Mário Aleixo - RTP /
A morte de Bruno Candé motivou a marcação de manifestações pela Frente Unitária Antifascista | D.R.

Iremos assumir o nosso compromisso para com a luta antirracista, uma das lutas que compõem a luta antifascista (…), organizando em várias cidades do país homenagens ao Bruno Candé e a todas as vítimas do racismo e do fascismo, em Portugal e no mundo”, refere um comunicado divulgado na noite de terça-feira.

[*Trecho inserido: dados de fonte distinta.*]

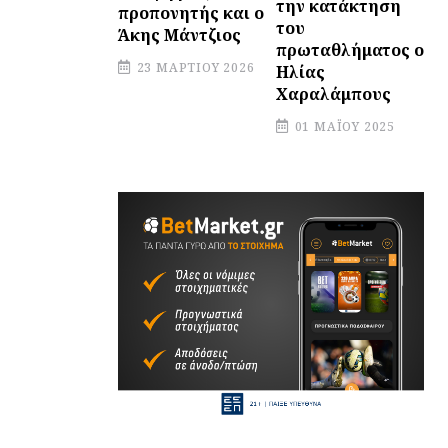
την κατάκτηση
προπονητής και ο
του
Άκης Μάντζιος
πρωταθλήματος ο
23 ΜΑΡΤΊΟΥ 2026
Ηλίας
Χαραλάμπους
01 ΜΑΪ́ΟΥ 2025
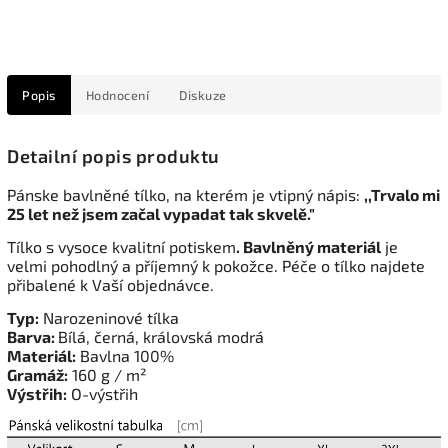
Popis
Hodnocení
Diskuze
Detailní popis produktu
Pánske bavlněné tílko, na kterém je vtipný nápis:
,,Trvalo mi
25 let než jsem začal vypadat tak skvelě."
Tílko s vysoce kvalitní potiskem
. Bavlněný materiál
je
velmi pohodlný a příjemný k pokožce. Péče o tílko najdete
přibalené k Vaší objednávce.
Typ:
Narozeninové tílka
Barva:
Bílá, černá, královská modrá
Materiál:
Bavlna 100%
Gramáž:
160 g / m²
Výstřih:
O-výstřih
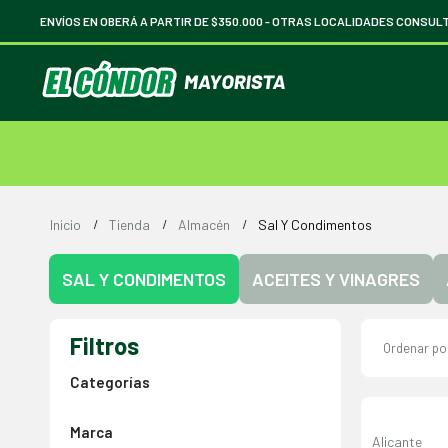
ENVÍOS EN OBERÁ A PARTIR DE $350.000 -
OTRAS LOCALIDADES CONSUL
Inicio
Tienda
Almacén
Sal Y Condimentos
SAL Y CONDIMENTOS
ACEITES Y VINAGRES
Filtros
Ordenar po
Categorías
Marca
Alicante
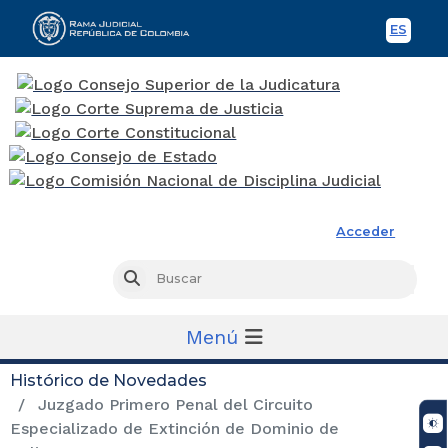
ES
Spani
Rama Judicial
Acceder
Busc
Buscar
Menú
Histórico de Novedades
Juzgado Primero Penal del Circuito
Especializado de Extinción de Dominio de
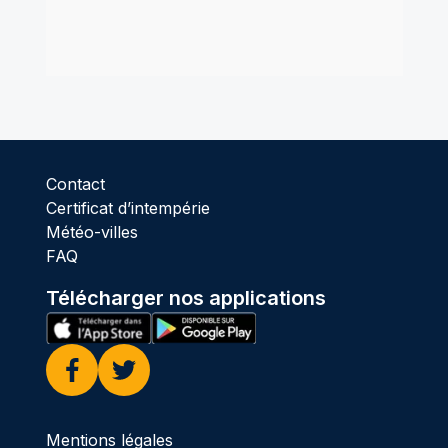
Contact
Certificat d’intempérie
Météo-villes
FAQ
Télécharger nos applications
Facebook
Twitter
Mentions légales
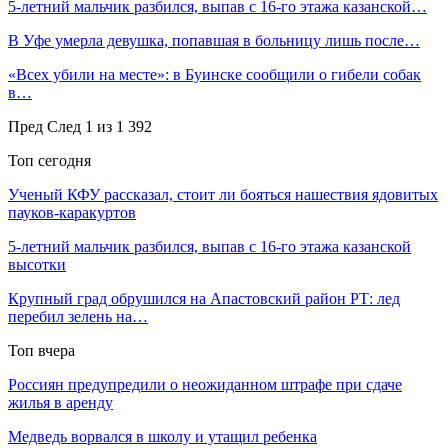
5-летний мальчик разбился, выпав с 16-го этажа казанской…
В Уфе умерла девушка, попавшая в больницу лишь после…
«Всех убили на месте»: в Буинске сообщили о гибели собак
в…
Пред
След
1 из 1 392
Топ сегодня
Ученый КФУ рассказал, стоит ли бояться нашествия ядовитых
пауков-каракуртов
5-летний мальчик разбился, выпав с 16-го этажа казанской
высотки
Крупный град обрушился на Апастовский район РТ: лед
перебил зелень на…
Топ вчера
Россиян предупредили о неожиданном штрафе при сдаче
жилья в аренду
Медведь ворвался в школу и утащил ребенка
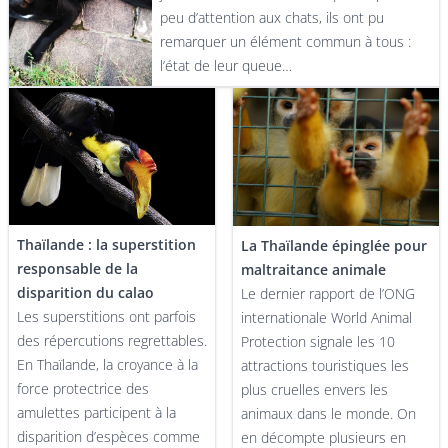
peu d’attention aux chats, ils ont pu
remarquer un élément commun à tous :
l’état de leur queue…
Thaïlande : la superstition
La Thaïlande épinglée pour
responsable de la
maltraitance animale
disparition du calao
Le dernier rapport de l’ONG
Les superstitions ont parfois
internationale World Animal
des répercutions regrettables.
Protection signale les 10
En Thaïlande, la croyance à la
attractions touristiques les
force protectrice des
plus cruelles envers les
amulettes participent à la
animaux dans le monde. On
disparition d’espèces comme
en décompte plusieurs en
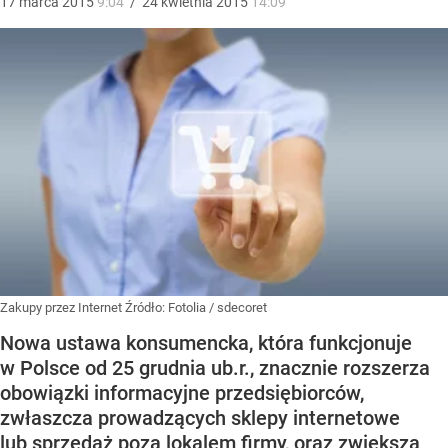
17
marca
2015
9:04
/
24
kwietnia
2015
14:09
Zakupy przez Internet
Źródło:
Fotolia
/
sdecoret
Nowa ustawa konsumencka, która funkcjonuje
w Polsce od 25 grudnia ub.r., znacznie rozszerza
obowiązki informacyjne przedsiębiorców,
zwłaszcza prowadzących sklepy internetowe
lub sprzedaż poza lokalem firmy, oraz zwiększa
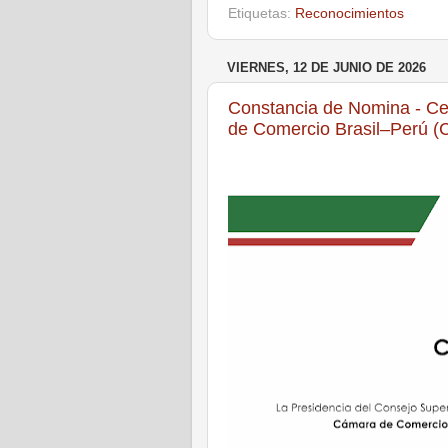
Etiquetas:
Reconocimientos
VIERNES, 12 DE JUNIO DE 2026
Constancia de Nomina - Cen
de Comercio Brasil–Perú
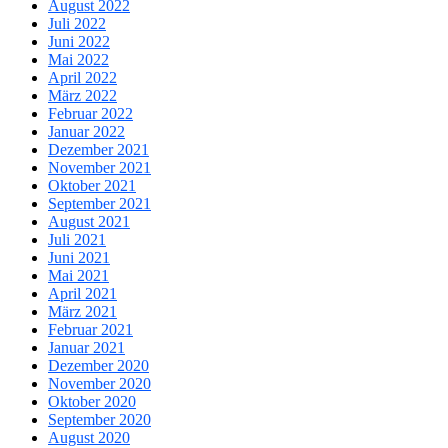
August 2022
Juli 2022
Juni 2022
Mai 2022
April 2022
März 2022
Februar 2022
Januar 2022
Dezember 2021
November 2021
Oktober 2021
September 2021
August 2021
Juli 2021
Juni 2021
Mai 2021
April 2021
März 2021
Februar 2021
Januar 2021
Dezember 2020
November 2020
Oktober 2020
September 2020
August 2020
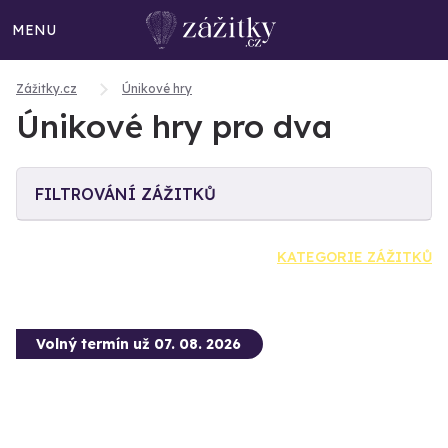
MENU
Zážitky.cz
Únikové hry
Únikové hry pro dva
FILTROVÁNÍ ZÁŽITKŮ
KATEGORIE ZÁŽITKŮ
Volný termín už 07. 08. 2026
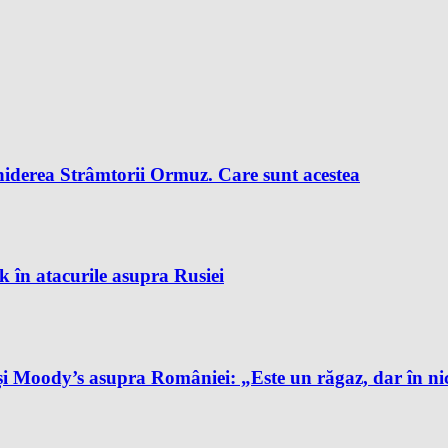
chiderea Strâmtorii Ormuz. Care sunt acestea
k în atacurile asupra Rusiei
și Moody’s asupra României: „Este un răgaz, dar în ni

De acordo com a nota da FUA, as manifestações de sexta-feira decorrerão em Lisboa, às 18h00, com ponto de encontro no Largo de São Domingos, e em Coimbra, às 18h30, na Praça 8 de Maio.

No sábado, os protestos prosseguem no Porto, às 16h00, na Avenida dos Aliados, e em Braga, também às 16h00, na Avenida Central.

No comunicado, a Frente Unitária Antifascista repudia “veementemente mais um crime”, que classificou como “racista, de uma já longa e triste lista”.

Bruno Candé, de 39 anos, foi baleado, no sábado, por outro homem, de 76 anos, em Moscavide, no concelho de Loures, distrito de Lisboa.

Em comunicado divulgado no mesmo dia, a família disse que o ator “foi alvejado à queima-roupa” e que o suspeito da morte de Bruno Candé já o tinha “ameaçado de morte três dias antes, proferindo vários insultos racistas”.

O ator era casado e tinha três filhos menores.

O suspeito do homicídio, que se remeteu ao silêncio quando foi ouvido na manhã de segunda-feira, no Tribunal de Loures, vai aguardar julgamento em prisão preventiva, adiantou à agência Lusa fonte judicial.

A Frente Unitária Antifascista considera, através da nota divulgada, que este crime é o “resultado do ódio” que é “promovido pela extrema-direita, nomeadamente pelo (partido) Chega”.

Também na terça-feira, o grupo Ação Cooperativa – Artistas, Técnicos e Produtores, uma entidade que surgiu na área da cultura, em contexto de resposta à crise provocada pela pandemia, colocou "online" uma petição, na qual exige ao Governo a disponibilização de um subsídio vitalício para a família de Bruno Candé.